Nie, "nasz prezydent" nie był dumny ani zadowolony z siebie. Krzyczy, gdy się boi, gdy panikuje. Gdy czuje, że w coś wlazł. Albo włazi, i nic nie może poradzić.
Czar prysł, gdy rzeczywistość się brutalnie przebiła przez zasieki. Rzeczywistość w postaci dyplomacji amerykańskiej. Tego prezydenccy doradcy nie zatrzymają, Jak widać, próbowali. Padły kompromitujące i obraźliwe dla sojusznika słowa o "błędnym tłumaczeniu" i "wyjaśnieniu prezydentowi Bidenowi". To było tak absurdalne, że jestem prawie pewien, że w coś z tego uwierzył. Bardzo chciał uwierzyć.
Nam się czasem wydaje, że tam jakiś pająk siedzi i snuje pokręcone nitki. A wygląda na to, że jest znacznie gorzej, że to nieprzytomny galop przerażonego stada na prochach.
Orędzie to były podrygi umierającego suchaka. Oj, byłby cyrk, gdyby powiedział to, co zamierzał.
W pałacu tyle prochów, że administracja zakupiła nowe odkurzacze. Najwięcej Dusonów, Dysonów czy jakoś tak. Proch zostanie spalony. Na wszelki wypadek. Szkoda. Pzdr.
Nie łaska ci te kury, tylko łaskun.
Nie wiem, co to łaskun, ale pewnie to, co łaski udziela.
Ksiądz jaki albo prezydent.
A, i kawę robi.
Laskun należy, oczywiście do rodziny łaskisynów. Rząd orędzinówek, nie mylić z tirówkami o podobnym fenotypie i habitus. Według Lieniousza, tego co miał uszy po linii i na bazie. I tyle o systematyce zoopolitycznej. Hej!
Pozycz sutenerowi hak i sznur,na zawsze.
Zawsze mnie to określenie śmieszy.
Musiał mieć mocno zapięte gatki gdy na salut armatni zatrząsł się jak galareta.
Biorę z Ciebie przykład i nie wyjeżdżam autem z garażu.
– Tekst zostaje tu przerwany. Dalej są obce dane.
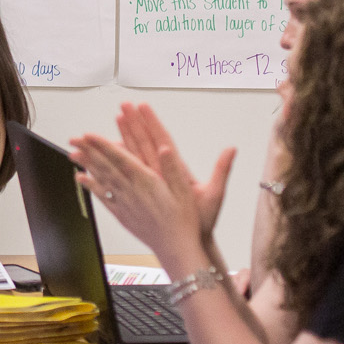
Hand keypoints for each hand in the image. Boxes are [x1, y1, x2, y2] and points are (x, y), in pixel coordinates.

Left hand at [68, 131, 203, 265]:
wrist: (176, 249)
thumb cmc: (184, 221)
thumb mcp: (185, 192)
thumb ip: (173, 168)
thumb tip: (165, 147)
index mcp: (147, 182)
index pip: (120, 159)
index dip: (103, 145)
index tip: (88, 135)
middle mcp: (131, 191)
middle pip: (106, 167)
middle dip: (88, 151)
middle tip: (73, 139)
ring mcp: (124, 204)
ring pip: (101, 180)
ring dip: (86, 166)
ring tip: (72, 154)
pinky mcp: (122, 215)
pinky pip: (103, 198)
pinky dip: (91, 186)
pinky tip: (81, 178)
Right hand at [116, 103, 231, 241]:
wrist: (192, 240)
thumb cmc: (202, 220)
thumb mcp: (214, 194)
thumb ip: (221, 170)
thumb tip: (232, 148)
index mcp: (177, 169)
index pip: (163, 140)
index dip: (152, 123)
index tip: (143, 106)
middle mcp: (164, 170)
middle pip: (146, 141)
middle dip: (135, 122)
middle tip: (124, 104)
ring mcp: (154, 178)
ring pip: (136, 152)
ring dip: (126, 134)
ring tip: (117, 117)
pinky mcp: (147, 188)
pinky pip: (130, 170)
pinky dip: (120, 158)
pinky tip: (111, 148)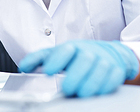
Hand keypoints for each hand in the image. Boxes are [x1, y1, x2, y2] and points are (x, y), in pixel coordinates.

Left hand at [18, 40, 139, 97]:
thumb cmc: (79, 55)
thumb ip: (40, 59)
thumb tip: (23, 66)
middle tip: (67, 88)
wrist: (109, 53)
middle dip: (76, 74)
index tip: (48, 70)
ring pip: (100, 67)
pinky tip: (99, 91)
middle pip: (84, 59)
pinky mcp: (116, 69)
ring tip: (81, 93)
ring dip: (91, 82)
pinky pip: (114, 75)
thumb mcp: (58, 54)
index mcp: (73, 47)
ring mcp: (104, 60)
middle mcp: (89, 51)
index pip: (65, 50)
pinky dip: (107, 84)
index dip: (56, 59)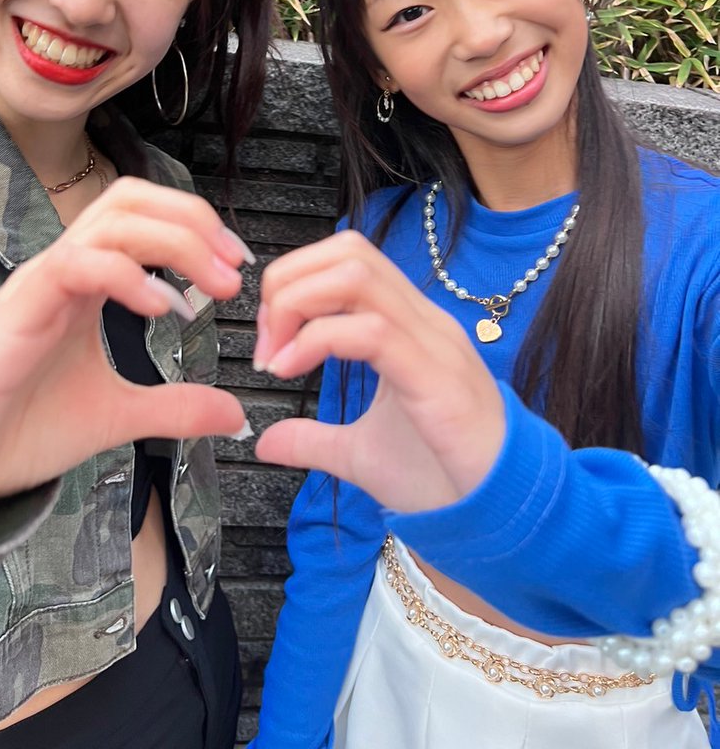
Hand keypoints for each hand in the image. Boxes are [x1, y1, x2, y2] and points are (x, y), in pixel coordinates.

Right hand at [0, 178, 248, 525]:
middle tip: (235, 267)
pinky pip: (77, 264)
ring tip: (214, 288)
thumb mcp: (119, 416)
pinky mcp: (18, 308)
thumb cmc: (19, 431)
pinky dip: (127, 275)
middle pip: (131, 198)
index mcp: (88, 281)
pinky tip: (162, 310)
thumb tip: (237, 414)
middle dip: (193, 220)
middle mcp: (65, 268)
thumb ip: (175, 407)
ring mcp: (40, 282)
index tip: (239, 268)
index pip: (144, 215)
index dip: (198, 228)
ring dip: (175, 242)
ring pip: (110, 219)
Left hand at [252, 230, 505, 512]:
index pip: (347, 258)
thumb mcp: (358, 454)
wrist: (501, 516)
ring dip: (298, 303)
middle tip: (267, 342)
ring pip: (357, 275)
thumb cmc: (443, 478)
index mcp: (407, 325)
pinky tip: (292, 371)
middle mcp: (422, 321)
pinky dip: (317, 340)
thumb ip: (313, 438)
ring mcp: (433, 343)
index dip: (295, 280)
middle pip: (348, 250)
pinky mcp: (436, 377)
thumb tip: (265, 439)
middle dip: (290, 282)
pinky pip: (373, 330)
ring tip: (276, 356)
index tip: (269, 337)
Zanim Prezydęt nie skorzysta, wobec mnie, z prawa łaski. Permanentnego. Tego prawa. Hej!
a to genialne jest! proponuje opatentowac na ten tychmiast
Oczywiście, tyle że to jest ściśle tajne. Samo sugerowanie o tym podpada pod paragraf i wezwanie do komisji imienia 17 września...
Toć on na jego łasce...
Na stolcu to dopiero trzeba prezydenta posadzić.
Żeby się u...królewił.
Przecież ten Prezydęt już siedzi na stolcu. Po same uszy. Hej!